A group of children with the diagnosis of Autism who all attended the same school for children with Autism were given the opportunity through a sponsorship in 1991 and 1992 to attend three sessions of Tomatis Audio-Psycho-Phonology with a certificated practitioner.

Each of the three sessions included 100 hours of treatment, given as sessions of approximately three hours per day, daily, at the practitioners’ rooms. During these sessions the children were free to play, draw, or rest as they wished, as prescribed in the treatment protocol. Parent consultations were held by the practitioner in separate sessions.

Two of these children had readily-identifiable auditory hyper-acusis, since they spent much of their day with their hands covering their ears, and showed many behaviours associated with distress caused by sounds. Another of the children, the only girl of the group, had suspected although not identified hyper-sensitivity.

In evaluating the outcomes from the three 100-hour sessions of Tomatis therapy, it was recorded that;

The parents reported benefit from the individual consultations with the practitioner (in terms of feeling supported)

The girl who had an artistic flair and spent her sessions drawing copiously seemed to improve in her creative style.

The only negative outcome was a disturbing reaction from the younger of the boys with auditory hyper-acusis. His mother reported that he had become completely passive, almost ‘like plasticine’. While previously he had tended to be stereotyped, following limited and set routines, after these sessions he became even more limited to the extent that he stood where he was put, or sat where he was set down. He ceased all exploration or participation. During the sessions he would pull the blanket over his head and lie without moving for their duration. This withdrawal gradually receded, and his mother reported that after 6 months he had almost regained his pre-treatment levels of activity.

No lessening of auditory hyper-acusis was observed in any of the children, in fact the older boy’s discomfort continued to worsen until it reached the point where he was unable to join the family for meals or for walks in the forest.

After the three sessions of Tomatis APP therapy had concluded, there was a period of one year during which these children proceeded with their daily scholastic routines. This was the ‘psycho-educational’ approach to teaching, which involved an adapted curriculum, with speech therapy and occupational therapy supports.


In 1993 and 1994 these children were able to attend a practitioner of the Bérard Method of Auditory Integration Training. The families sought the treatment on an individual basis, without sponsorship.

These sessions totalled ten hours of auditory integration training, split into two half-hour sessions per day, for ten consecutive days.

Headphones were worn to listen to the music. During the sessions, children were allowed to play with ‘fidgets’, but not read, draw or write. Parent information and conversations were held during the half-hour listening sessions.

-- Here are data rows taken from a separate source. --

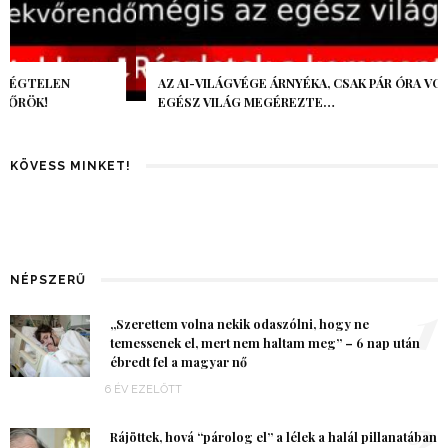
AZ AI-VILÁGVÉGE ÁRNYÉKA, CSAK PÁR ÓRA VOLT, MÉGIS AZ
EGÉSZ VILÁG MEGÉREZTE…
KÖVESS MINKET!
NÉPSZERŰ
1
„Szerettem volna nekik odaszólni, hogy ne
temessenek el, mert nem haltam meg” – 6 nap után
ébredt fel a magyar nő
6 ÉV EZELŐTT
2
Rájöttek, hová “párolog el” a lélek a halál pillanatában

The outcomes for the children were noticeable as follows:

The three children with hyper-acute and painful hearing had immediate benefits after AIT, that enabled them to become more participant in their families.

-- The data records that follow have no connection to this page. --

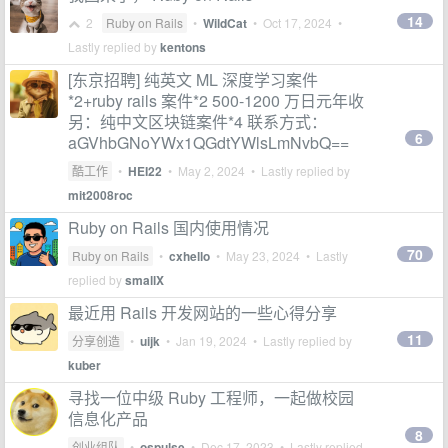
14
2
Ruby on Rails
•
WildCat
•
Oct 17, 2024
•
Lastly replied by
kentons
[东京招聘] 纯英文 ML 深度学习案件
*2+ruby rails 案件*2 500-1200 万日元年收
另：纯中文区块链案件*4 联系方式：
6
aGVhbGNoYWx1QGdtYWlsLmNvbQ==
酷工作
•
HEI22
•
May 2, 2024
• Lastly replied by
mit2008roc
Ruby on Rails 国内使用情况
70
Ruby on Rails
•
cxhello
•
May 23, 2024
• Lastly
replied by
smallX
最近用 Rails 开发网站的一些心得分享
11
分享创造
•
uijk
•
Jan 19, 2024
• Lastly replied by
kuber
寻找一位中级 Ruby 工程师，一起做校园
信息化产品
8
创业组队
•
ospulse
•
Dec 17, 2023
• Lastly replied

The boy who had regressed severely during the Tomatis sessions, reacted in the opposite way to AIT – he began to explore his environment, he ceased body-spinning, his high-pitched stereotyped squeals lessened. These changes meant that his mother had to keep a watchful eye on him as he began to climb the fence and wander away. This occasionally led to difficulties as the family adjusted to his being more ‘present’ as this was unexpected behaviour for him, but it was seen as a positive change away from his stereotypies.

The older boy with severe painful hearing was able to rejoin his family for mealtimes and enjoyed the school holidays in a noisy house without difficulty for the first time.

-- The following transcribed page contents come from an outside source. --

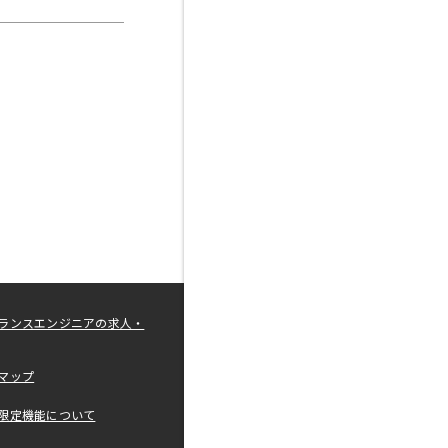
ランスエンジニアの求人・
マップ
限定機能について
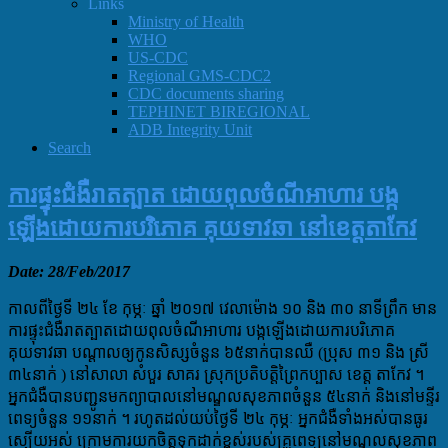
Links
Ministry of Health
WHO
US-CDC
Regional GMS-CDC2
CDC documents sharing
TEPHINET BIREGIONAL
ADB Integrity Unit
Search
ការផ្ទុះជំងឺរាតត្បាត ដោយពុលចំណីអាហារ បង្ក
ឡើងដោយការបរិភោគ គុយទាវឆា នៅខេត្តតាកែវ
Date: 28/Feb/2017
កាលពីថ្ងៃទី ២៤ ខែ កុម្ភៈ ឆ្នាំ ២០១៧ វេលាម៉ោង ១០ និង ៣០ នាទីព្រឹក មាន
ការផ្ទុះជំងឺរាតត្បាតដោយពុលចំណីអាហារ បង្កឡើងដោយការបរិភោគ
គុយទាវឆា បណ្តាលឲ្យកូនសិស្សចំនួន ៦៥នាក់បានឈឺ (ប្រុស ៣១ និង ស្រី
៣៤នាក់ ) នៅសាលា សំបួរ សាគរ ស្រុកប្រតិបត្តិព្រៃកប្បាស ខេត្ត តាកែវ ។
អ្នកជំងឺបានបញ្ជូនមកព្យាបាលនៅមណ្ឌលសុខភាពចំនួន ៥៤នាក់ និងនៅមន្ទីរ
ពេទ្យចំនួន ១១នាក់ ។ រហូតដល់យប់ថ្ងៃទី ២៤ កុម្ភៈ អ្នកជំងឺទាំងអស់បានធូរ
ស្បើយអស់ ក្រោមការយកចិត្តទុកដាក់ខ្ពស់របស់គ្រូពេទ្យនៅមណ្ឌលសុខភាព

There were reports of improved social responsiveness in all the children.

One of the children, the boy with the stereotyped behaviours, went on to take three sessions of Bérard AIT, and began to develop speech after the third ten-hour training had completed.


It was apparent that the outcome for these 5 children with autism was more positive after one ten-day session of Bérard AIT than after the three sessions of the Tomatis therapy.

It was also noted that there were no significant negative outcomes for any of the children in Berard AIT, other than some tiredness during the ten days of the sessions.

It was noted that the Bérard AIT had a positive impact on painful hearing (auditory hyper-acusis) for all three the children who were identified with this problem.